Today’s headlines tell us that last night the nation’s hospitals agreed to contribute $155 billion over 10 years toward the cost of insuring the 47 million Americans without health coverage. According to the Washington Post “the agreement that three hospital associations reached with White House officials and leaders of the Senate Finance Committee is the latest in a series of side deals that aim to reduce the cost of revamping the nation's health-care system and to neutralize influential industries that have historically opposed such reforms."
We’re told that “about $40 billion would be saved by slowly reducing what hospitals get to care for the uninsured . . . . The reductions would probably not begin for several years, after a significant number of people have enrolled in the new insurance programs.
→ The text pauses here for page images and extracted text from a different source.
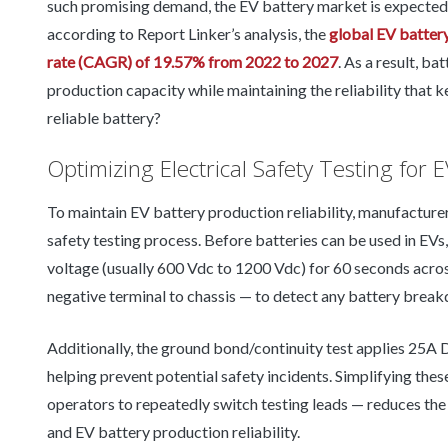
such promising demand, the EV battery market is expected 
according to Report Linker’s analysis, the
global EV batter
rate (CAGR) of 19.57% from 2022 to 2027
. As a result, b
production capacity while maintaining the reliability that
reliable battery?
Optimizing Electrical Safety Testing for E
To maintain EV battery production reliability, manufacturer
safety testing process. Before batteries can be used in EVs,
voltage (usually 600 Vdc to 1200 Vdc) for 60 seconds across
negative terminal to chassis — to detect any battery brea
Additionally, the ground bond/continuity test applies 25A 
helping prevent potential safety incidents. Simplifying thes
operators to repeatedly switch testing leads — reduces the 
and EV battery production reliability.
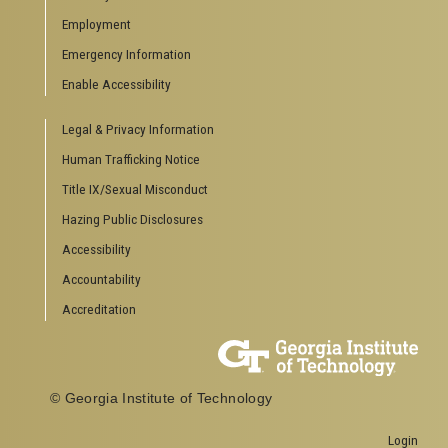
Special Events
Employment
GreenBuzz
Institute Communications
Emergency Information
Visitor Resources
Enable Accessibility
Campus Visits
Legal & Privacy Information
Directions to Campus
Visitor Parking Information
Human Trafficking Notice
GTvisitor Wireless Network Information
Title IX/Sexual Misconduct
Georgia Tech Global Learning Center
Hazing Public Disclosures
Georgia Tech Hotel & Conference Center
Barnes & Noble at Georgia Tech
Accessibility
Ferst Center for the Arts
Accountability
Robert C. Williams Paper Museum
Accreditation
COLLEGE OF SCIENCES SOCIAL LINKS
College of Sciences
Facebook
© Georgia Institute of Technology
Twitter
YouTube
Login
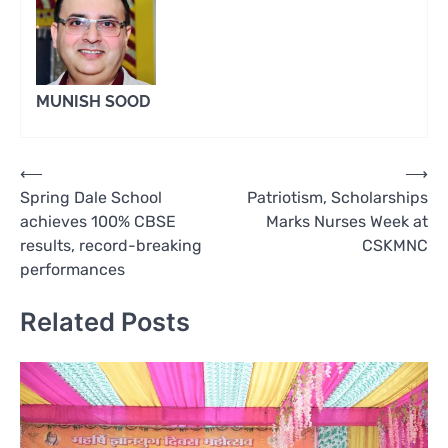
MUNISH SOOD
Post
⟵
⟶
Spring Dale School
Patriotism, Scholarships
navigation
achieves 100% CBSE
Marks Nurses Week at
results, record-breaking
CSKMNC
performances
Related Posts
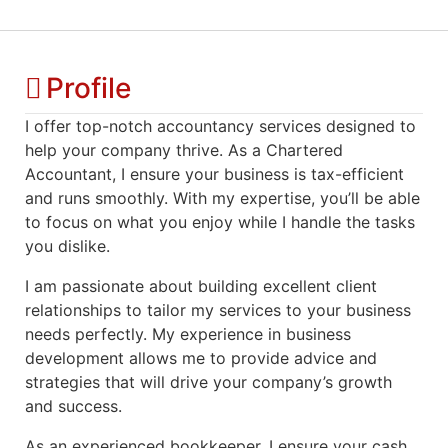
Profile
I offer top-notch accountancy services designed to
help your company thrive. As a Chartered
Accountant, I ensure your business is tax-efficient
and runs smoothly. With my expertise, you’ll be able
to focus on what you enjoy while I handle the tasks
you dislike.
I am passionate about building excellent client
relationships to tailor my services to your business
needs perfectly. My experience in business
development allows me to provide advice and
strategies that will drive your company’s growth
and success.
As an experienced bookkeeper, I ensure your cash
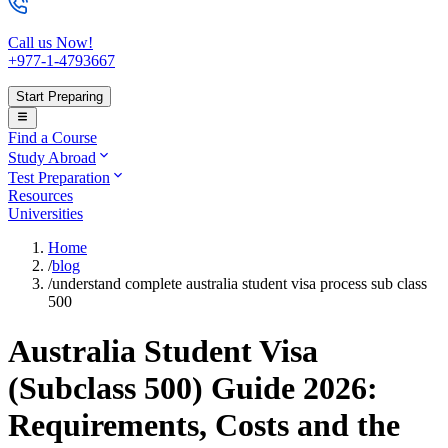
Call us Now!
+977-1-4793667
Start Preparing
Find a Course
Study Abroad
Test Preparation
Resources
Universities
Home
/
blog
/
understand complete australia student visa process sub class
500
Australia Student Visa
(Subclass 500) Guide 2026:
Requirements, Costs and the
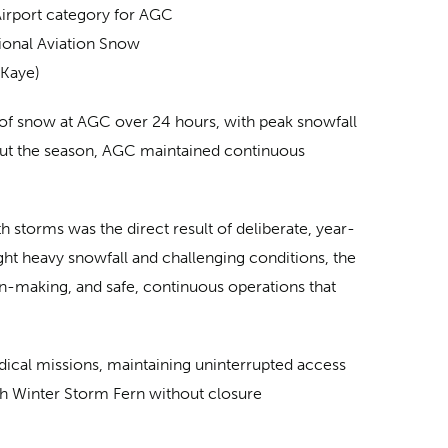
irport category for AGC
ional Aviation Snow
 Kaye)
 of snow at AGC over 24 hours, with peak snowfall
ghout the season, AGC maintained continuous
 storms was the direct result of deliberate, year-
t heavy snowfall and challenging conditions, the
on-making, and safe, continuous operations that
medical missions, maintaining uninterrupted access
ugh Winter Storm Fern without closure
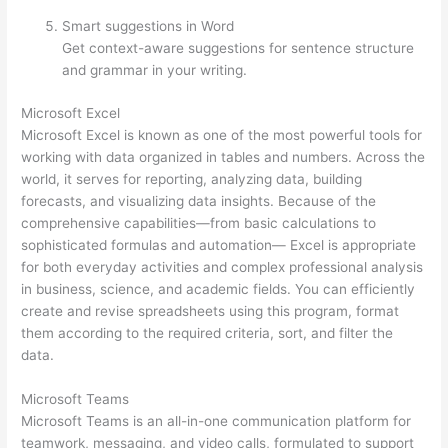
Smart suggestions in Word
Get context-aware suggestions for sentence structure
and grammar in your writing.
Microsoft Excel
Microsoft Excel is known as one of the most powerful tools for
working with data organized in tables and numbers. Across the
world, it serves for reporting, analyzing data, building
forecasts, and visualizing data insights. Because of the
comprehensive capabilities—from basic calculations to
sophisticated formulas and automation— Excel is appropriate
for both everyday activities and complex professional analysis
in business, science, and academic fields. You can efficiently
create and revise spreadsheets using this program, format
them according to the required criteria, sort, and filter the
data.
Microsoft Teams
Microsoft Teams is an all-in-one communication platform for
teamwork, messaging, and video calls, formulated to support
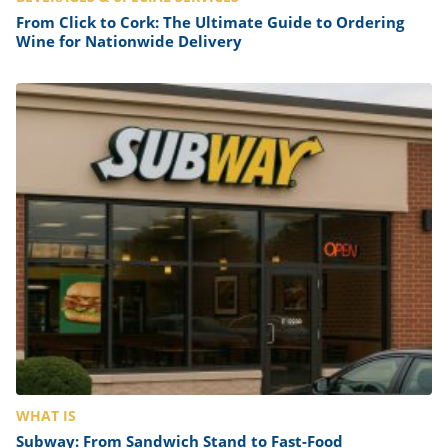
From Click to Cork: The Ultimate Guide to Ordering
Wine for Nationwide Delivery
WHAT IS
Subway: From Sandwich Stand to Fast-Food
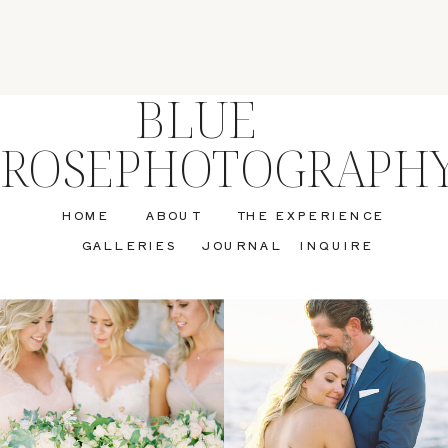
BLUE
ROSEPHOTOGRAPH
HOME
ABOUT
THE EXPERIENCE
GALLERIES
JOURNAL
INQUIRE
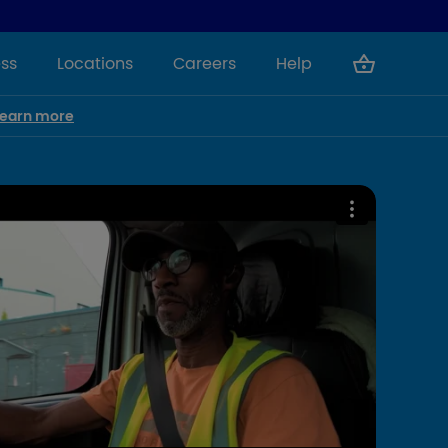
ss
Locations
Careers
Help
Learn more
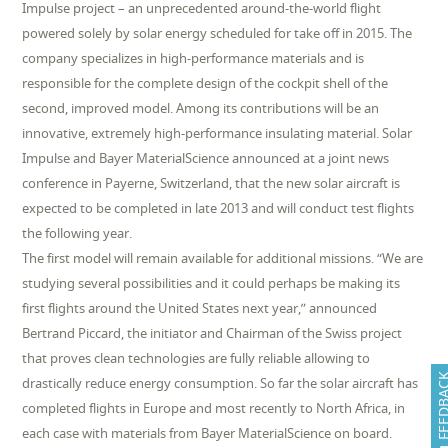
Impulse project – an unprecedented around-the-world flight
powered solely by solar energy scheduled for take off in 2015. The
company specializes in high-performance materials and is
responsible for the complete design of the cockpit shell of the
second, improved model. Among its contributions will be an
innovative, extremely high-performance insulating material. Solar
Impulse and Bayer MaterialScience announced at a joint news
conference in Payerne, Switzerland, that the new solar aircraft is
expected to be completed in late 2013 and will conduct test flights
the following year.
The first model will remain available for additional missions. “We are
studying several possibilities and it could perhaps be making its
first flights around the United States next year,” announced
Bertrand Piccard, the initiator and Chairman of the Swiss project
that proves clean technologies are fully reliable allowing to
FEEDB
drastically reduce energy consumption. So far the solar aircraft has
completed flights in Europe and most recently to North Africa, in
each case with materials from Bayer MaterialScience on board.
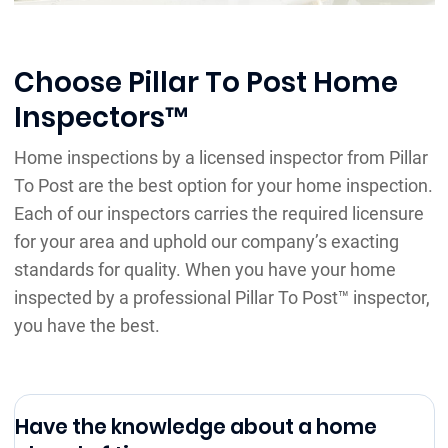
Choose Pillar To Post Home
Inspectors™
Home inspections by a licensed inspector from Pillar
To Post are the best option for your home inspection.
Each of our inspectors carries the required licensure
for your area and uphold our company’s exacting
standards for quality. When you have your home
inspected by a professional Pillar To Post™ inspector,
you have the best.
Have the knowledge about a home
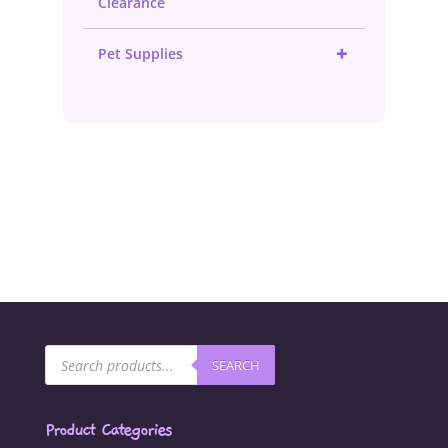
Clearance
+
Pet Supplies
Products
SEARCH
search
Product Categories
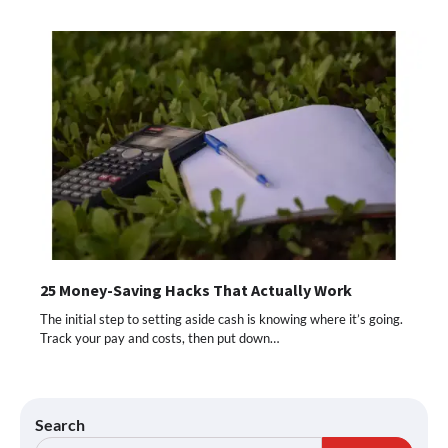
25 Money-Saving Hacks That Actually Work
The initial step to setting aside cash is knowing where it’s going.
Track your pay and costs, then put down…
Search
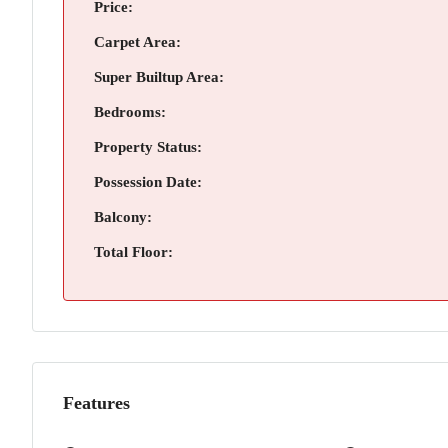
Price:
Carpet Area:
Super Builtup Area:
Bedrooms:
Property Status:
Possession Date:
Balcony:
Total Floor:
Features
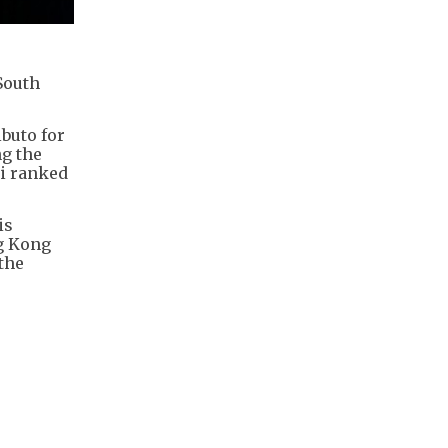
South
buto for
ng the
ni ranked
is
ng Kong
 the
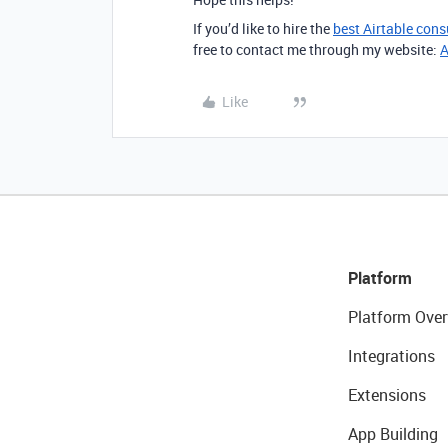
If you’d like to hire the
best Airtable cons
free to contact me through my website:
A
Like
Platform
Platform Over
Integrations
Extensions
App Building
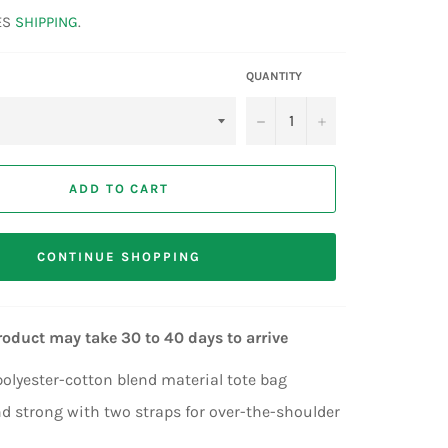
ES
SHIPPING
.
QUANTITY
−
+
ADD TO CART
CONTINUE SHOPPING
roduct may take 30 to 40 days to arrive
lyester-cotton blend material tote bag
d strong with two straps for over-the-shoulder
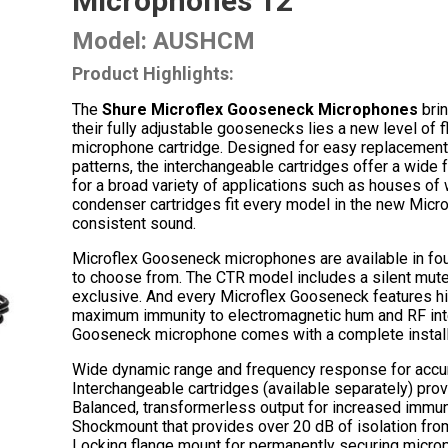
Microphones 12″
Model: AUSHCM
Product Highlights:
The
Shure Microflex Gooseneck Microphones
brin
their fully adjustable goosenecks lies a new level of 
microphone cartridge. Designed for easy replacement a
patterns, the interchangeable cartridges offer a wid
for a broad variety of applications such as houses of
condenser cartridges fit every model in the new Micr
consistent sound.
Microflex Gooseneck microphones are available in fou
to choose from. The CTR model includes a silent mute 
exclusive. And every Microflex Gooseneck features hig
maximum immunity to electromagnetic hum and RF inte
Gooseneck microphone comes with a complete installa
Wide dynamic range and frequency response for accu
Interchangeable cartridges (available separately) provi
Balanced, transformerless output for increased immuni
Shockmount that provides over 20 dB of isolation from
Locking flange mount for permanently securing microph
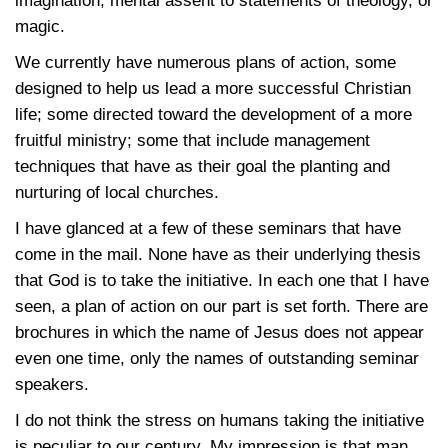
imagination, mental assent to statements of theology, or
magic.
We currently have numerous plans of action, some
designed to help us lead a more successful Christian
life; some directed toward the development of a more
fruitful ministry; some that include management
techniques that have as their goal the planting and
nurturing of local churches.
I have glanced at a few of these seminars that have
come in the mail. None have as their underlying thesis
that God is to take the initiative. In each one that I have
seen, a plan of action on our part is set forth. There are
brochures in which the name of Jesus does not appear
even one time, only the names of outstanding seminar
speakers.
I do not think the stress on humans taking the initiative
is peculiar to our century. My impression is that man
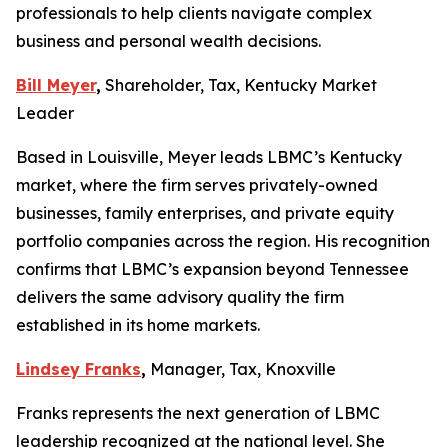
professionals to help clients navigate complex
business and personal wealth decisions.
Bill Meyer
,
Shareholder, Tax, Kentucky Market
Leader
Based in Louisville, Meyer leads LBMC’s Kentucky
market, where the firm serves privately-owned
businesses, family enterprises, and private equity
portfolio companies across the region. His recognition
confirms that LBMC’s expansion beyond Tennessee
delivers the same advisory quality the firm
established in its home markets.
Lindsey Franks
,
Manager, Tax, Knoxville
Franks represents the next generation of LBMC
leadership recognized at the national level. She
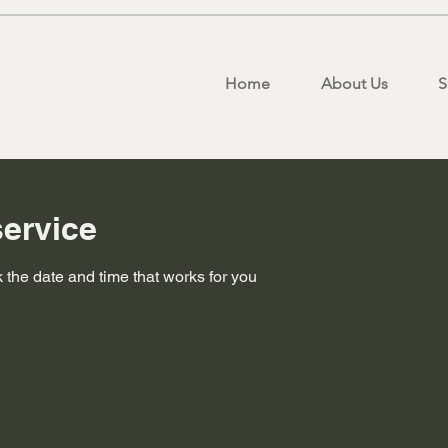
Home
About Us
S
ervice
 the date and time that works for you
“For their part, hospital officials have an understanding that, if the final legislation includes a new government-sponsored insurance program, it will not pay at Medicare or Medicaid reimbursement rates, which the industry has long argued do not cover the cost of services.”
What Does This Mean?
I have a few questions. First, how can anyone promise that a public sector plan “will not pay at Medicare or Medicaid reimbursement rates” when we don’t know what Medicare and Medicaid reimbursement rates will be in 2010 or 2011?
We do know that there are plans to change the structure of reimbursements—bundling payments to doctors and hospitals, refusing to pay for preventable readmissions, paying bonuses to hospitals and doctors that approach benchmarks for efficiency set by hospitals like the Mayo Clinic. Medicare has been experimenting with bundling payments to the doctors and hospital involved in a single episode of care for quite a while. All of this is part of a larger plan to begin to pay for quality, not quantity of care. Presumably, a public sector plan will follow suit.